-------- Records for this task --------

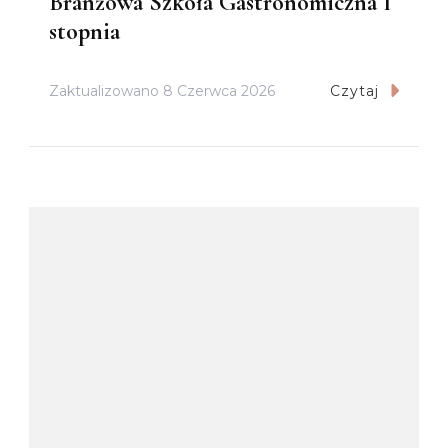
Branżowa Szkoła Gastronomiczna I
stopnia
Zaktualizowano
8 Czerwca 2026
Czytaj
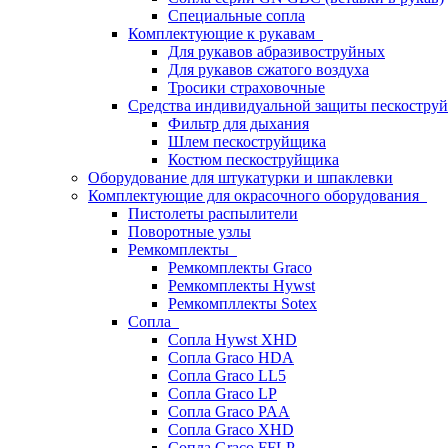
Специальные сопла
Комплектующие к рукавам
Для рукавов абразивоструйных
Для рукавов сжатого воздуха
Тросики страховочные
Средства индивидуальной защиты пескостр
Фильтр для дыхания
Шлем пескоструйщика
Костюм пескоструйщика
Оборудование для штукатурки и шпаклевки
Комплектующие для окрасочного оборудования
Пистолеты распылители
Поворотные узлы
Ремкомплекты
Ремкомплекты Graco
Ремкомплекты Hywst
Ремкомпллекты Sotex
Сопла
Сопла Hywst XHD
Сопла Graco HDA
Сопла Graco LL5
Сопла Graco LP
Сопла Graco PAA
Сопла Graco XHD
Сопла Graco FFLP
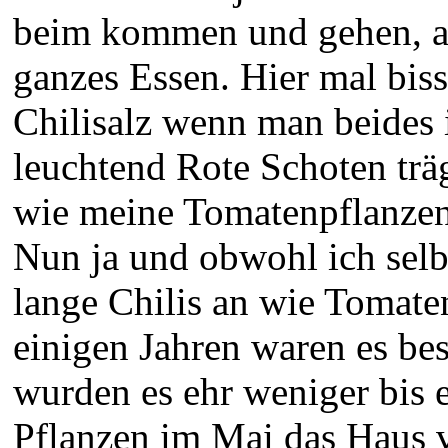
beim kommen und gehen, als
ganzes Essen. Hier mal bis
Chilisalz wenn man beides 
leuchtend Rote Schoten trägt
wie meine Tomatenpflanzen
Nun ja und obwohl ich selbs
lange Chilis an wie Tomate
einigen Jahren waren es be
wurden es ehr weniger bis e
Pflanzen im Mai das Haus v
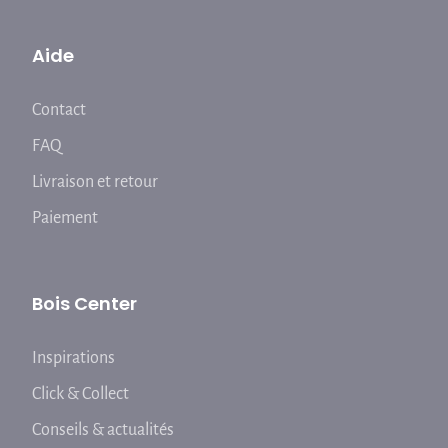
Aide
Contact
FAQ
Livraison et retour
Paiement
Bois Center
Inspirations
Click & Collect
Conseils & actualités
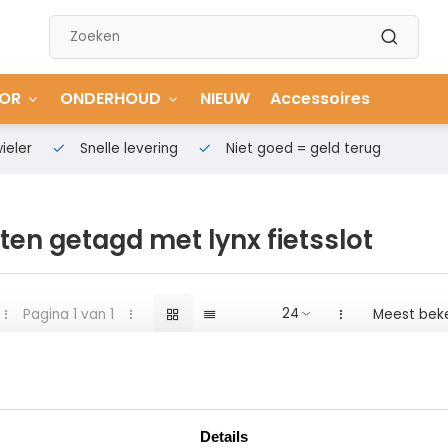
OR
ONDERHOUD
NIEUW
Accessoires
ieler
Snelle levering
Niet goed = geld terug
en getagd met lynx fietsslot
Pagina 1 van 1
Meest bek
Details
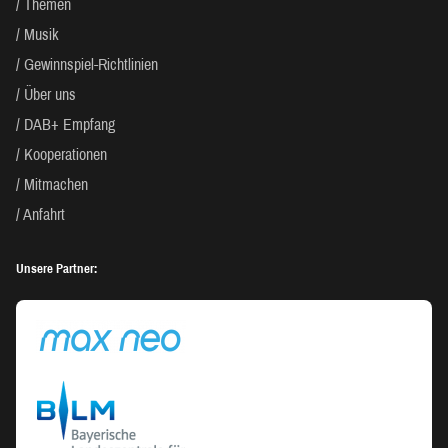
Themen
Musik
Gewinnspiel-Richtlinien
Über uns
DAB+ Empfang
Kooperationen
Mitmachen
Anfahrt
Unsere Partner:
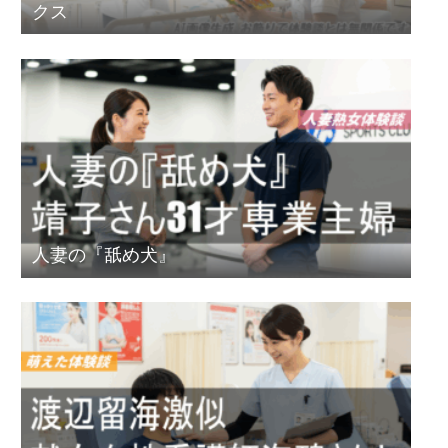
クス
人妻の『舐め犬』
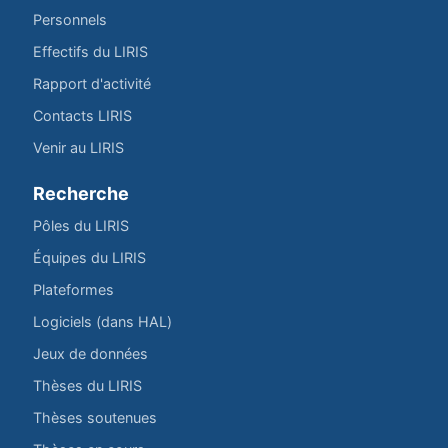
Personnels
Effectifs du LIRIS
Rapport d'activité
Contacts LIRIS
Venir au LIRIS
Recherche
Pôles du LIRIS
Équipes du LIRIS
Plateformes
Logiciels (dans HAL)
Jeux de données
Thèses du LIRIS
Thèses soutenues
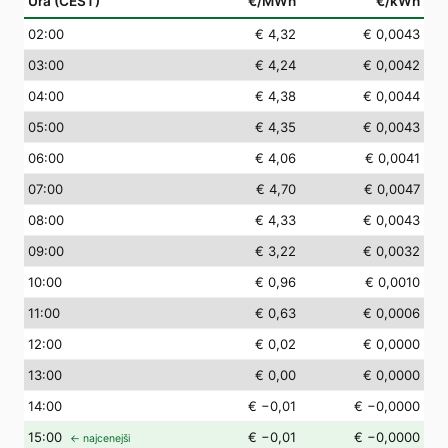
Ura (CEST)
€/MWh
€/kWh
02
:00
€ 4,32
€ 0,0043
03
:00
€ 4,24
€ 0,0042
04
:00
€ 4,38
€ 0,0044
05
:00
€ 4,35
€ 0,0043
06
:00
€ 4,06
€ 0,0041
07
:00
€ 4,70
€ 0,0047
08
:00
€ 4,33
€ 0,0043
09
:00
€ 3,22
€ 0,0032
10
:00
€ 0,96
€ 0,0010
11
:00
€ 0,63
€ 0,0006
12
:00
€ 0,02
€ 0,0000
13
:00
€ 0,00
€ 0,0000
14
:00
€ −0,01
€ −0,0000
15
:00
€ −0,01
€ −0,0000
← najcenejši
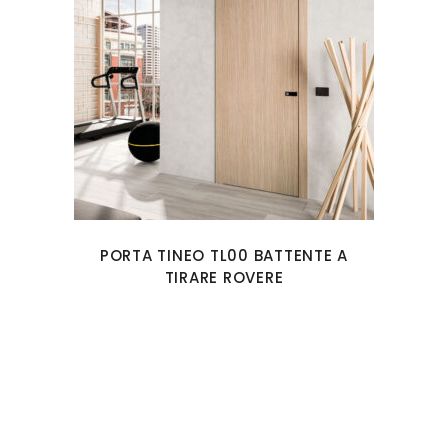
PORTA TINEO TL00 BATTENTE A
TIRARE ROVERE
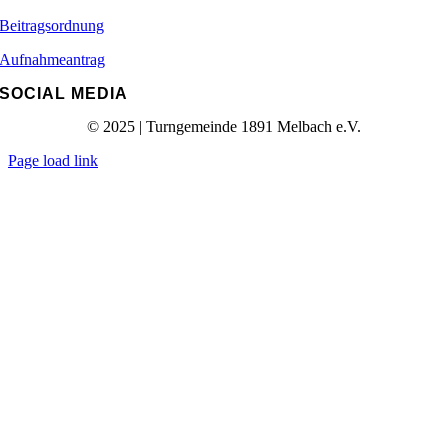
Beitragsordnung
Aufnahmeantrag
SOCIAL MEDIA
© 2025 | Turngemeinde 1891 Melbach e.V.
Page load link
Nach
oben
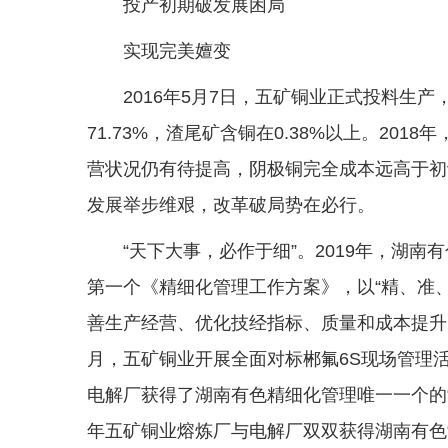
投产初期破发展困局
实现完美嬗变
2016年5月7日，五矿铜业正式投料生
71.73%，渣尾矿含铜在0.38%以上。20
营状况仍有待提高，阴极铜完全成本远高于初
发展举步维艰，改革破局势在必行。
“天下大事，必作于细”。2019年，湖
第一个《精细化管理工作方案》，以“精、准
善生产经营、优化技经指标、质量和成本提升、
月，五矿铜业开展全面对标郴氟6S现场管理
电解厂获得了湖南有色精细化管理唯一一个的“猎
年五矿铜业熔炼厂与电解厂双双获得湖南有色“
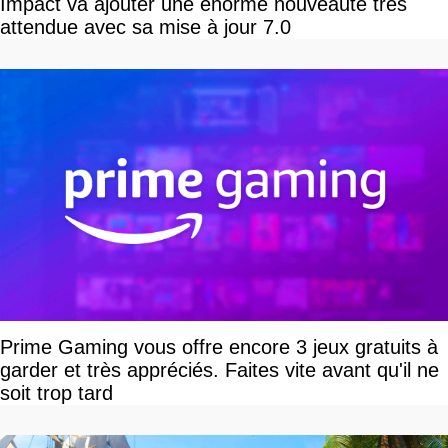
Impact va ajouter une énorme nouveauté très
attendue avec sa mise à jour 7.0
Prime Gaming vous offre encore 3 jeux gratuits à
garder et très appréciés. Faites vite avant qu'il ne
soit trop tard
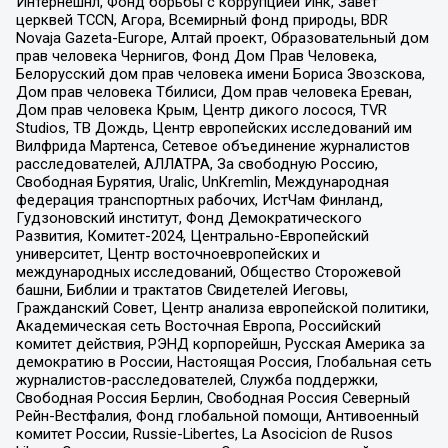
Интернешнл, Фонд борьбы с коррупцией Инк, Завет
церквей TCCN, Агора, Всемирный фонд природы, BDR
Novaja Gazeta-Europe, Алтай проект, Образовательный дом
прав человека Чернигов, Фонд Дом Прав Человека,
Белорусский дом прав человека имени Бориса Звозскова,
Дом прав человека Тбилиси, Дом прав человека Ереван,
Дом прав человека Крым, Центр дикого лосося, TVR
Studios, ТВ Дождь, Центр европейских исследований им
Вилфрида Мартенса, Сетевое объединение журналистов
расследователей, АЛЛАТРА, За свободную Россию,
Свободная Бурятия, Uralic, UnKremlin, Международная
федерация транспортных рабочих, ИстЧам Финланд,
Гудзоновский институт, Фонд Демократического
Развития, Комитет-2024, Центрально-Европейский
университет, Центр восточноевропейских и
международных исследований, Общество Сторожевой
башни, Библии и трактатов Свидетелей Иеговы,
Гражданский Совет, Центр анализа европейской политики,
Академическая сеть Восточная Европа, Российский
комитет действия, РЭНД корпорейшн, Русская Америка за
демократию в России, Настоящая Россия, Глобальная сеть
журналистов-расследователей, Служба поддержки,
Свободная Россия Берлин, Свободная Россия Северный
Рейн-Вестфалия, Фонд глобальной помощи, Антивоенный
комитет России, Russie-Libertes, La Asocicion de Rusos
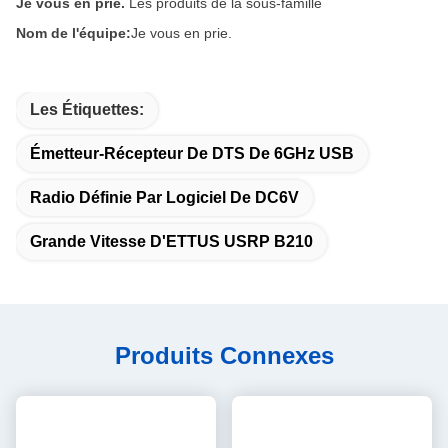
Je vous en prie.
Les produits de la sous-famille
Nom de l'équipe:
Je vous en prie.
Les Étiquettes:
Émetteur-Récepteur De DTS De 6GHz USB
Radio Définie Par Logiciel De DC6V
Grande Vitesse D'ETTUS USRP B210
Produits Connexes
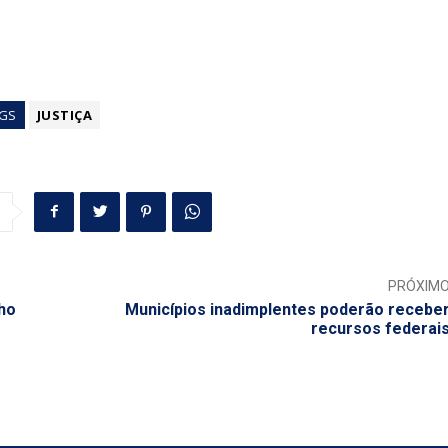
GS
JUSTIÇA
PRÓXIM
nho
Municípios inadimplentes poderão recebe
recursos federai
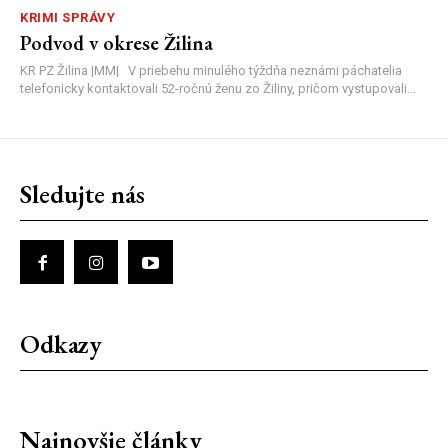
KRIMI SPRÁVY
Podvod v okrese Žilina
KR PZ Žilina |MM| V priebehu minulého týždňa neznámi páchatelia
telefonicky kontaktovali 52-ročnú ženu zo Žiliny, pričom vystupovali...
Sledujte nás
Odkazy
Najnovšie články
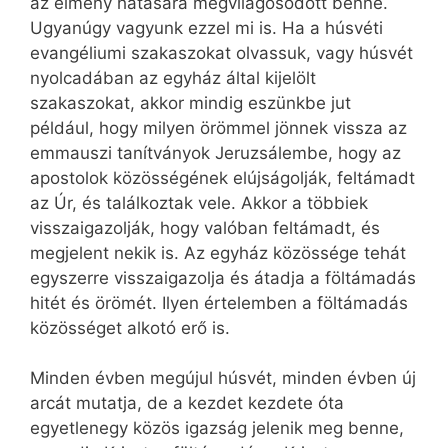
az élmény hatására megvilágosodott benne.
Ugyanúgy vagyunk ezzel mi is. Ha a húsvéti
evangéliumi szakaszokat olvassuk, vagy húsvét
nyolcadában az egyház által kijelölt
szakaszokat, akkor mindig eszünkbe jut
például, hogy milyen örömmel jönnek vissza az
emmauszi tanítványok Jeruzsálembe, hogy az
apostolok közösségének elújságolják, feltámadt
az Úr, és találkoztak vele. Akkor a többiek
visszaigazolják, hogy valóban feltámadt, és
megjelent nekik is. Az egyház közössége tehát
egyszerre visszaigazolja és átadja a föltámadás
hitét és örömét. Ilyen értelemben a föltámadás
közösséget alkotó erő is.
Minden évben megújul húsvét, minden évben új
arcát mutatja, de a kezdet kezdete óta
egyetlenegy közös igazság jelenik meg benne,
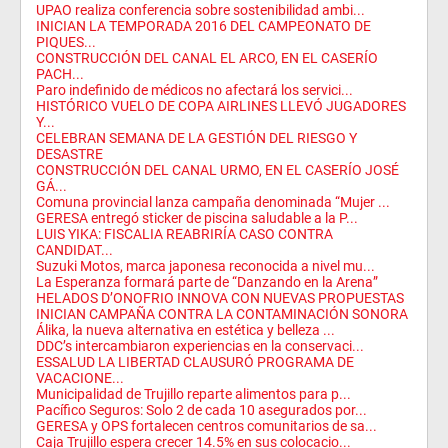
UPAO realiza conferencia sobre sostenibilidad ambi...
INICIAN LA TEMPORADA 2016 DEL CAMPEONATO DE
PIQUES...
CONSTRUCCIÓN DEL CANAL EL ARCO, EN EL CASERÍO
PACH...
Paro indefinido de médicos no afectará los servici...
HISTÓRICO VUELO DE COPA AIRLINES LLEVÓ JUGADORES
Y...
CELEBRAN SEMANA DE LA GESTIÓN DEL RIESGO Y
DESASTRE
CONSTRUCCIÓN DEL CANAL URMO, EN EL CASERÍO JOSÉ
GÁ...
Comuna provincial lanza campaña denominada “Mujer ...
GERESA entregó sticker de piscina saludable a la P...
LUIS YIKA: FISCALIA REABRIRÍA CASO CONTRA
CANDIDAT...
Suzuki Motos, marca japonesa reconocida a nivel mu...
La Esperanza formará parte de “Danzando en la Arena”
HELADOS D’ONOFRIO INNOVA CON NUEVAS PROPUESTAS
INICIAN CAMPAÑA CONTRA LA CONTAMINACIÓN SONORA
Álika, la nueva alternativa en estética y belleza ...
DDC’s intercambiaron experiencias en la conservaci...
ESSALUD LA LIBERTAD CLAUSURÓ PROGRAMA DE
VACACIONE...
Municipalidad de Trujillo reparte alimentos para p...
Pacífico Seguros: Solo 2 de cada 10 asegurados por...
GERESA y OPS fortalecen centros comunitarios de sa...
Caja Trujillo espera crecer 14.5% en sus colocacio...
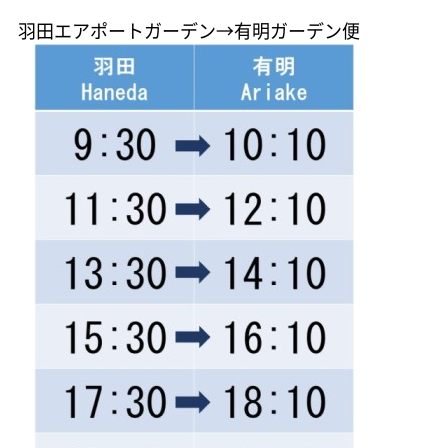
羽田エアポートガーデン→有明ガーデン便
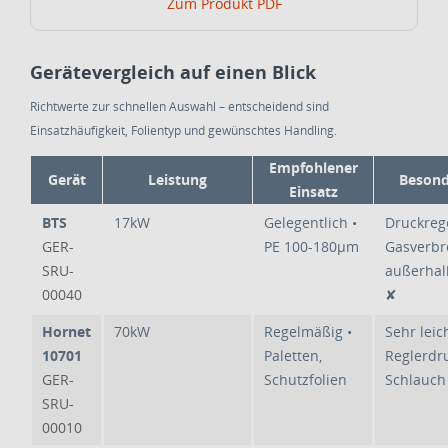
Zum Produkt
PDF
Gerätevergleich auf einen Blick
Richtwerte zur schnellen Auswahl – entscheidend sind
Einsatzhäufigkeit, Folientyp und gewünschtes Handling.
Empfohlener
Gerät
Leistung
Besond
Einsatz
BTS
17kW
Gelegentlich •
Druckreg
GER-
PE 100-180µm
Gasverb
SRU-
außerhal
00040
✘
Hornet
70kW
Regelmäßig •
Sehr leich
10701
Paletten,
Reglerdru
GER-
Schutzfolien
Schlauch
SRU-
00010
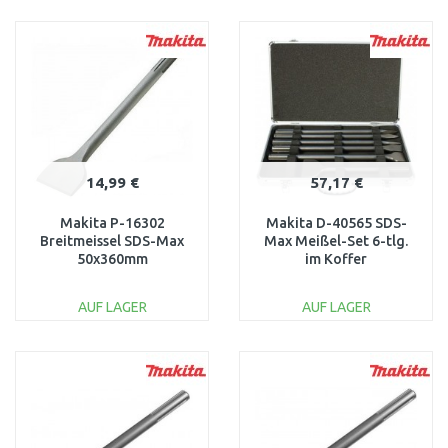
IN DEN
IN DEN
WARENKORB
WARENKORB
Vergleichen
Vergleichen
14,99 €
57,17 €
Makita P-16302
Makita D-40565 SDS-
Breitmeissel SDS-Max
Max Meißel-Set 6-tlg.
50x360mm
im Koffer
AUF LAGER
AUF LAGER
IN DEN
IN DEN
WARENKORB
WARENKORB
Vergleichen
Vergleichen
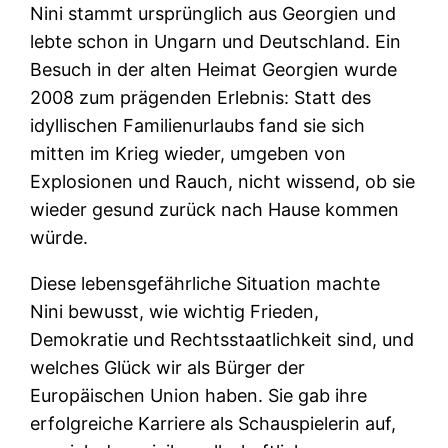
Nini stammt ursprünglich aus Georgien und
lebte schon in Ungarn und Deutschland. Ein
Besuch in der alten Heimat Georgien wurde
2008 zum prägenden Erlebnis: Statt des
idyllischen Familienurlaubs fand sie sich
mitten im Krieg wieder, umgeben von
Explosionen und Rauch, nicht wissend, ob sie
wieder gesund zurück nach Hause kommen
würde.
Diese lebensgefährliche Situation machte
Nini bewusst, wie wichtig Frieden,
Demokratie und Rechtsstaatlichkeit sind, und
welches Glück wir als Bürger der
Europäischen Union haben. Sie gab ihre
erfolgreiche Karriere als Schauspielerin auf,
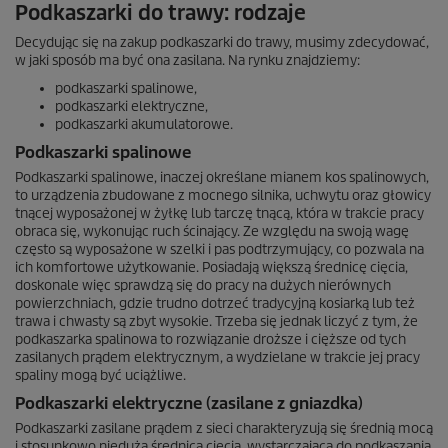
Podkaszarki do trawy: rodzaje
Decydując się na zakup podkaszarki do trawy, musimy zdecydować,
w jaki sposób ma być ona zasilana. Na rynku znajdziemy:
podkaszarki spalinowe,
podkaszarki elektryczne,
podkaszarki akumulatorowe.
Podkaszarki spalinowe
Podkaszarki spalinowe, inaczej określane mianem kos spalinowych,
to urządzenia zbudowane z mocnego silnika, uchwytu oraz głowicy
tnącej wyposażonej w żyłkę lub tarczę tnącą, która w trakcie pracy
obraca się, wykonując ruch ścinający. Ze względu na swoją wagę
często są wyposażone w szelki i pas podtrzymujący, co pozwala na
ich komfortowe użytkowanie. Posiadają większą średnicę cięcia,
doskonale więc sprawdzą się do pracy na dużych nierównych
powierzchniach, gdzie trudno dotrzeć tradycyjną kosiarką lub też
trawa i chwasty są zbyt wysokie. Trzeba się jednak liczyć z tym, że
podkaszarka spalinowa to rozwiązanie droższe i cięższe od tych
zasilanych prądem elektrycznym, a wydzielane w trakcie jej pracy
spaliny mogą być uciążliwe.
Podkaszarki elektryczne (zasilane z gniazdka)
Podkaszarki zasilane prądem z sieci charakteryzują się średnią mocą
i stosunkowo niedużą średnicą cięcia, wystarczającą do podkaszania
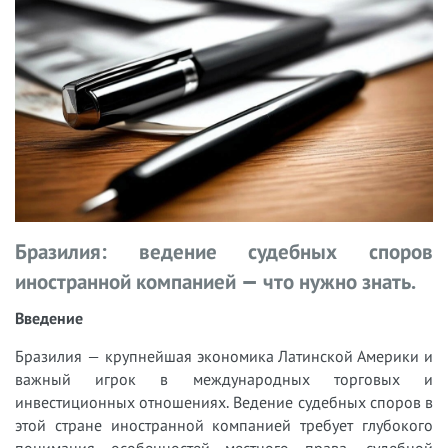
Бразилия: ведение судебных споров
иностранной компанией — что нужно знать.
Введение
Бразилия — крупнейшая экономика Латинской Америки и
важный игрок в международных торговых и
инвестиционных отношениях. Ведение судебных споров в
этой стране иностранной компанией требует глубокого
понимания особенностей местного права, судебной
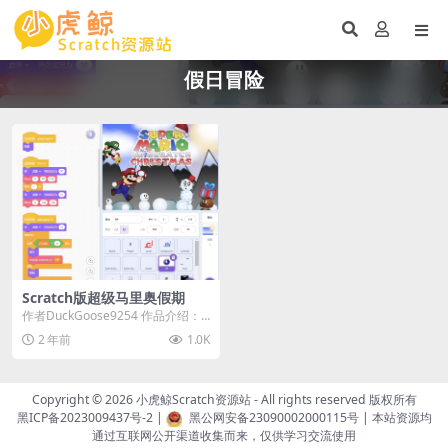
假日冒险
Scratch版超级马里奥假期
作者DuckGoose9254 作品介绍：
《Scratch版超级马里奥假期》是...
2 年前
1.0K
Copyright © 2026
小虎鲸Scratch资源站
- All rights reserved 版权所有
黑ICP备2023009437号-2
|
黑公网安备23090002000115号
| 本站资源均
通过互联网公开渠道收集而来，仅供学习交流使用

--------

What you are asked to do: Please output the lines of the listing above that fall in the stretch from the one with "Гражданский Совет, Центр" through the one with "Свободная Россия Берлин, Свободная", exactly and only those.

Answer for this exercise:
Гражданский Совет, Центр анализа европейской политики,
Академическая сеть Восточная Европа, Российский
комитет действия, РЭНД корпорейшн, Русская Америка за
демократию в России, Настоящая Россия, Глобальная сеть
журналистов-расследователей, Служба поддержки,
Свободная Россия Берлин, Свободная Россия Северный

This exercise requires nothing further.